▶ [Work to be completed]: Copy these lines exactly as they appear, from start to finish.

Recorded data:
▼

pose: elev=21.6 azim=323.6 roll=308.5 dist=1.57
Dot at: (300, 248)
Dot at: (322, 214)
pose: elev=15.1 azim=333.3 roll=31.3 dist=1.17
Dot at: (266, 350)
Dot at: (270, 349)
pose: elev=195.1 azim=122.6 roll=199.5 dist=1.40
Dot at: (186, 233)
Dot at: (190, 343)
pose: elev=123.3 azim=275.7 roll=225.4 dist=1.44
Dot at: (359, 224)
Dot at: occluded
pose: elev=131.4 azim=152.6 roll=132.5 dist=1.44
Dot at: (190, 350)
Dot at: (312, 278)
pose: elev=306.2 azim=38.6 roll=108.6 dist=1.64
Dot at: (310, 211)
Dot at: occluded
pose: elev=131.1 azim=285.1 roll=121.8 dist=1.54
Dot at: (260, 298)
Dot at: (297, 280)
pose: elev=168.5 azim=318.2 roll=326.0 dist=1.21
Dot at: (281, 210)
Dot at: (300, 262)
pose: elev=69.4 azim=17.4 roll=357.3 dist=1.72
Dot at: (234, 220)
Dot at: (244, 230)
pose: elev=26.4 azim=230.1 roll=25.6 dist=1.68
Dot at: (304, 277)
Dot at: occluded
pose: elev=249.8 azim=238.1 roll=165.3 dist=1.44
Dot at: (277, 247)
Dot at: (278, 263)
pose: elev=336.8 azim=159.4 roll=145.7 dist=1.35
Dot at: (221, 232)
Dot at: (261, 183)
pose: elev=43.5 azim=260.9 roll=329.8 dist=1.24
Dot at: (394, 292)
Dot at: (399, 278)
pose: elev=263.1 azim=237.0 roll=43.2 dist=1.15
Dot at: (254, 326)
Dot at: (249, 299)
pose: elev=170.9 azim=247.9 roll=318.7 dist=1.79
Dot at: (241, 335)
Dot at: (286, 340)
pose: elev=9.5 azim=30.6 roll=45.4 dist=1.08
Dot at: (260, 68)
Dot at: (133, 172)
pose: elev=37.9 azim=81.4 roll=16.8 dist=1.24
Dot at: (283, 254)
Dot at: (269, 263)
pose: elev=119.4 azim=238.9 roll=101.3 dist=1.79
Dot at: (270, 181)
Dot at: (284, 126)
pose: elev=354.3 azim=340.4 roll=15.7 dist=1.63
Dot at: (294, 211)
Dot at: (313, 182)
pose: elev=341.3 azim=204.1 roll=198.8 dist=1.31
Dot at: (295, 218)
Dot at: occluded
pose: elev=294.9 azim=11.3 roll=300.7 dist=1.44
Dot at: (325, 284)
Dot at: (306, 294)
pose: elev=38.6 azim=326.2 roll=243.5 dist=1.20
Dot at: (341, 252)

▲

▶ [Written answer]:
pose: elev=21.6 azim=323.6 roll=308.5 dist=1.57
Dot at: (300, 248)
Dot at: (322, 214)
pose: elev=15.1 azim=333.3 roll=31.3 dist=1.17
Dot at: (266, 350)
Dot at: (270, 349)
pose: elev=195.1 azim=122.6 roll=199.5 dist=1.40
Dot at: (186, 233)
Dot at: (190, 343)
pose: elev=123.3 azim=275.7 roll=225.4 dist=1.44
Dot at: (359, 224)
Dot at: occluded
pose: elev=131.4 azim=152.6 roll=132.5 dist=1.44
Dot at: (190, 350)
Dot at: (312, 278)
pose: elev=306.2 azim=38.6 roll=108.6 dist=1.64
Dot at: (310, 211)
Dot at: occluded
pose: elev=131.1 azim=285.1 roll=121.8 dist=1.54
Dot at: (260, 298)
Dot at: (297, 280)
pose: elev=168.5 azim=318.2 roll=326.0 dist=1.21
Dot at: (281, 210)
Dot at: (300, 262)
pose: elev=69.4 azim=17.4 roll=357.3 dist=1.72
Dot at: (234, 220)
Dot at: (244, 230)
pose: elev=26.4 azim=230.1 roll=25.6 dist=1.68
Dot at: (304, 277)
Dot at: occluded
pose: elev=249.8 azim=238.1 roll=165.3 dist=1.44
Dot at: (277, 247)
Dot at: (278, 263)
pose: elev=336.8 azim=159.4 roll=145.7 dist=1.35
Dot at: (221, 232)
Dot at: (261, 183)
pose: elev=43.5 azim=260.9 roll=329.8 dist=1.24
Dot at: (394, 292)
Dot at: (399, 278)
pose: elev=263.1 azim=237.0 roll=43.2 dist=1.15
Dot at: (254, 326)
Dot at: (249, 299)
pose: elev=170.9 azim=247.9 roll=318.7 dist=1.79
Dot at: (241, 335)
Dot at: (286, 340)
pose: elev=9.5 azim=30.6 roll=45.4 dist=1.08
Dot at: (260, 68)
Dot at: (133, 172)
pose: elev=37.9 azim=81.4 roll=16.8 dist=1.24
Dot at: (283, 254)
Dot at: (269, 263)
pose: elev=119.4 azim=238.9 roll=101.3 dist=1.79
Dot at: (270, 181)
Dot at: (284, 126)
pose: elev=354.3 azim=340.4 roll=15.7 dist=1.63
Dot at: (294, 211)
Dot at: (313, 182)
pose: elev=341.3 azim=204.1 roll=198.8 dist=1.31
Dot at: (295, 218)
Dot at: occluded
pose: elev=294.9 azim=11.3 roll=300.7 dist=1.44
Dot at: (325, 284)
Dot at: (306, 294)
pose: elev=38.6 azim=326.2 roll=243.5 dist=1.20
Dot at: (341, 252)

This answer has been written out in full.